You took charge of the Labour Ministry with the mandate to reform the foreign employment sector. How far have you succeeded?
It would be unwise to expect overnight reform in the sector constituting some 3.5 million people. But there has been solid start towards that direction. Our main priority is to make our front-line services easier, faster and accessible to the workers. The formation of labour village and increment of staffers at the Department of Foreign Employment have been helpful in providing smooth service to some 3,000 migrant workers every day. We have also started the process to form labour bank to provide soft loan to workers who have been going aboard borrowing money on high interest rate. The ministry has also begun homework to sign labour pacts with all the labour destinations for the protection and promotion of migrant workers.
International media have compared Nepali workers in the Gulf to ‘modern day slaves’. What has government done to press the countries in the Gulf to protect the rights of its citizens?
There are problems. We have raised these issues with all the government in the Gulf, including Qatar. They have expressed their commitment to improve the working and living condition of the workers. Qatar, for example, has carried out massive reformation in the labour sector. I believe we could make the labour destinations even more responsible by signing Memorandum of Understanding without much delay. The good news is that these countries are equally eager to sign labour agreement now.
How many countries are positive on signing the labour agreement?
The ministry plans to sign labour agreement with all the labour destinations in the Gulf. Our current priority is to sign labour agreement with Malaysia, Saudi Arabia and Kuwait. These countries are major labour destinations for Nepali workers. Malaysia, the largest work destination of Nepali migrants, is ready to sign agreement by the end of this year. We will gradually sign the agreement with other countries. Likewise, there have been talks on signing a separate labour agreement for domestic workers with these countries. We have also begun diplomatic process to ask the labour destinations to issue free visas and tickets to workers and increase facilities for workers.
Does that mean the government will lift travel ban on women below 30 years to work in the Gulf as domestic workers?
The age ban has done more bad than good. It’s pushing women below 30 to choose more dangerous routes via India to reach the work destinations. The ban makes no sense as long as the labour receiving nations allow permission to undocumented workers. Women are going aboard because there is no job at home.

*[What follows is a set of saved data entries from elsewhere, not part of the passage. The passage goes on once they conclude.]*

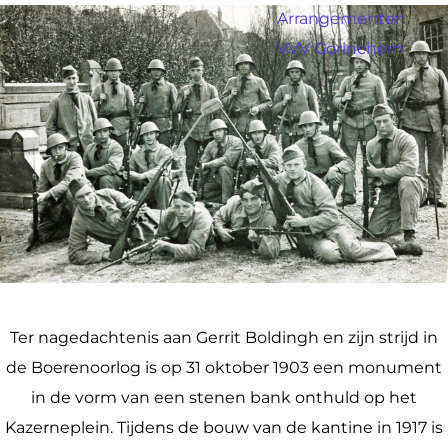
a
Arrangementen
g
VVV Gorinchem
e
Ter nagedachtenis aan Gerrit Boldingh en zijn strijd in
de Boerenoorlog is op 31 oktober 1903 een monument
in de vorm van een stenen bank onthuld op het
Kazerneplein. Tijdens de bouw van de kantine in 1917 is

They will be ready to take any risk to go aboard. Having said that, the ministry still thinks there should be some mechanism to ensure their safety and security. We have currently imposed ban on domestic help to go to Gulf and urged the labour destinations not to allow entry to domestic workers for some months. It will be lifted after signing of a separate labour agreement for female workers. There will also be agency agreement between the recruiting agencies of two countries to make recruitment process secure and effective.
Nearly 75 percent of Nepali migrants are unskilled, while a vast majority of them go aboard even without proper orientation and training. Why is the ministry doing nothing?
There is no doubt that pre-departure training and proper orientation could be beneficial for workers. But the government is not in position to offer free training to 3.5 million workers. It takes at least six months for a worker to acquire skills. The ministry has been doing its best to ensure effective orientation for workers. It will take some time.